日本では「生チョコ」というと生クリームと砂糖を使ったチョコレートを指しますが、インドネシアなど諸外国ではカカオ豆を加熱しないで製造するチョコレートのことを「Raw Chocolate」と呼びます。一般のチョコレートはカカオ豆を100度以上の高温でローストする過程で多くの栄養素は失われますが、熱を加えないRaw Chocolateは通常の製法に比べて約4倍の抗酸化物質が含まれておりアンチエイジング効果を期待出来ます。一方で、水分量が多く保存料を使わないために賞味期限が短い上に要冷蔵のため、お土産として日本に持って帰るには注意が必要です。
特徴は、カカオとココナッツだけから作られていて、カカオとココナッツバター、ココナッツシュガーだけで口当たりなめらかなチョコレートを生み出しています。また、乳製品や白砂糖も不使用なのでヴィーガンにも対応しています。フレーバーは「Pure&Raw」「Raisin&Cashew」「Mint&GojiBerry」「WildOrange&Fig」の4種類があります。

(3)KRAKAKOA
「KRAKAKOA(カカコア)」は、2013年にスマトラで創業したインドネシア産カカオ豆を100%使用したチョコレートブランドです。オーガニック農園で栽培されたインドネシア産のカカオ豆を100%利用し、「Farmer to Bar」というカカオ農家に栽培方法や収穫方法、焙煎などの教育や機材提供などの支援をしています。
世界最高峰のチョコレートを決めるイギリスのチョコレート選考会「Academy of Chocolate」でインドネシア発のブランドとして初めて受賞し、合計8つの賞を獲得した実績があります。
種類は豊富で、カカオ含有率の違いで5種類あります。ダーク系は100%、85%、70%、ミルクチョコレートは60%と45%になります。カカオ100%は砂糖が含まれていないのでビターでカカオの味が最もストレートに感じられます。さらに産地別にバリ産、スラウェシ産、スマトラ産と3種類あり、酸味やコクなど産地によって味の違いを楽しめます。パッケージデザインはバリは鳥、スラウェシはトラ、スマトラはゾウがモチーフになっていてインドネシアブランドとしてのこだわりを感じます。フレーバーには、チリ、ジンジャー、シナモン、シーソルト&ペッパー、クリーミーコーヒーがあります。
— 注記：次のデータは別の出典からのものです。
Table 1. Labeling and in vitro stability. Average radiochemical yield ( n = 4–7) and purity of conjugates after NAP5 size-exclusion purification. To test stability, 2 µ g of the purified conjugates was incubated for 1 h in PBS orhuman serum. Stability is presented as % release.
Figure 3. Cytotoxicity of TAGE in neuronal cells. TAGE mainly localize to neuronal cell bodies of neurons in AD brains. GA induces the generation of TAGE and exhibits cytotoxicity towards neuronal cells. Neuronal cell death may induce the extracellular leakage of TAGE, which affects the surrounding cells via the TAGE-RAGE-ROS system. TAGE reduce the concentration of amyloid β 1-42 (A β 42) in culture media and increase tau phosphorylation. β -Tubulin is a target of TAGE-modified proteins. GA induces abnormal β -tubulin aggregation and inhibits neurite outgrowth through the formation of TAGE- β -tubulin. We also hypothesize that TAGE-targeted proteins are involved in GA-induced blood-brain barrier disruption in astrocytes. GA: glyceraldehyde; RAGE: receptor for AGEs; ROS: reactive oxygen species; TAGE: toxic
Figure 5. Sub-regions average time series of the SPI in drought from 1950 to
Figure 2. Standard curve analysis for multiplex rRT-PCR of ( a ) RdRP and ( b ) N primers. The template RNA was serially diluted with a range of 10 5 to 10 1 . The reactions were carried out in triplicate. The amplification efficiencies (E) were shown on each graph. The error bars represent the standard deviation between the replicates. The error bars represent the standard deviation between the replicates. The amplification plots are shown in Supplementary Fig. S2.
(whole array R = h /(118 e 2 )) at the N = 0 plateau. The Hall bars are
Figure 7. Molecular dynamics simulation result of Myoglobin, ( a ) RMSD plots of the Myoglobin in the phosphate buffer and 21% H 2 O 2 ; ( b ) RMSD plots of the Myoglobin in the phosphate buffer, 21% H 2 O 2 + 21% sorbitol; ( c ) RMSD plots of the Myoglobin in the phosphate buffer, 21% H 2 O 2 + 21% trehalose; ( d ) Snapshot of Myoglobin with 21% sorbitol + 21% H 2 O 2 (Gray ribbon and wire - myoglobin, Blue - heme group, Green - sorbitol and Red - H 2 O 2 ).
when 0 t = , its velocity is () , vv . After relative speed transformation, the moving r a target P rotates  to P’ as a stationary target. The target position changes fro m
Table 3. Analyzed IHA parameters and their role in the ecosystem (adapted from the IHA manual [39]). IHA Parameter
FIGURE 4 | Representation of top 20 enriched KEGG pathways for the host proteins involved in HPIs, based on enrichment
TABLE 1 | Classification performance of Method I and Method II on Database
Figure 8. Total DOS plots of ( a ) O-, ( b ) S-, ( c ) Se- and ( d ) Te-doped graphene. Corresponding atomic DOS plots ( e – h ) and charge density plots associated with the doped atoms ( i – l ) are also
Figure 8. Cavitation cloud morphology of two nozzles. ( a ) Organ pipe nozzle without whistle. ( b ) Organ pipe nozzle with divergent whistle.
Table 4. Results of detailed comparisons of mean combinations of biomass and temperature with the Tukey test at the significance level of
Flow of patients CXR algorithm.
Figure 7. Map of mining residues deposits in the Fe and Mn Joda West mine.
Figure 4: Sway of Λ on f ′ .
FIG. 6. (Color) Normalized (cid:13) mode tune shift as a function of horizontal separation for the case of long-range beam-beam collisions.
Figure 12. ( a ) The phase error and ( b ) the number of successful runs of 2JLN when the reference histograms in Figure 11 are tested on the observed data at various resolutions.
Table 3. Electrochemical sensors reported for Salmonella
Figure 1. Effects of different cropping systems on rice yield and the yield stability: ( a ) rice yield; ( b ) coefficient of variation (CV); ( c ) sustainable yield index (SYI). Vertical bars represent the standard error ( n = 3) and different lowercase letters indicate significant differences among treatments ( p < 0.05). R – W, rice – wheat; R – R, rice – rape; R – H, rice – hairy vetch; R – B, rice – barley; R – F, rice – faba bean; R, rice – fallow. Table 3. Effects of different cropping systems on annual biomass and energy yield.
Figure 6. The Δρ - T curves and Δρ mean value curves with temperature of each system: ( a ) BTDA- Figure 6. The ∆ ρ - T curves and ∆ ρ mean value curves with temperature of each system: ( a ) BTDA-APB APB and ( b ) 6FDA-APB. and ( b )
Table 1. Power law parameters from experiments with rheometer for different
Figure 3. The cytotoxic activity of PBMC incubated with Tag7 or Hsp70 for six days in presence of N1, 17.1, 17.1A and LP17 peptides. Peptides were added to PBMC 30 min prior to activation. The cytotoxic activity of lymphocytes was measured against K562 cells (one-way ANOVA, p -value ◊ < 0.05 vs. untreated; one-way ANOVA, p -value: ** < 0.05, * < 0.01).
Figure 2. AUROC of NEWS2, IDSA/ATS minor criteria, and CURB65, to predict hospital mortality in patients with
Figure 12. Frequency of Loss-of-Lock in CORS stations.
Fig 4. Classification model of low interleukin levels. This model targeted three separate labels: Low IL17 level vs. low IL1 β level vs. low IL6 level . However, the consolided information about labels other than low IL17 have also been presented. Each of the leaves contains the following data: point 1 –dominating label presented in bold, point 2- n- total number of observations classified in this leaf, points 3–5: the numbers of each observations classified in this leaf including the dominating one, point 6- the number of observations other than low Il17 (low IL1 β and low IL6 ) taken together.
(4)Junglegold Bali(旧Pod Chocolate)
オーストラリア人オーナーが2010年に創業し、今やバリ島のお土産として有名なチョコレートのブランド「Pod Chocolate」は、2022年さらなる発展とフランチャイズ化推進を目的に「Junglegold Bali」とブランド名を変更しました。

人工甘味料や防腐剤を一切使わず、持続可能なチョコレート作りにこだわっていてカカオ豆だけでなくフレーバーに使われているフルーツやスパイスなども全てバリ島産のものを使っています。さらには完全プラントベースのミルクチョコレートを開発して「Creamy Chocolate」として販売しています。一般的なミルクチョコレートは乳成分を入れますが、牛乳の代わりにバリ島産のココナッツミルクやカシューナッツミルクを使っています。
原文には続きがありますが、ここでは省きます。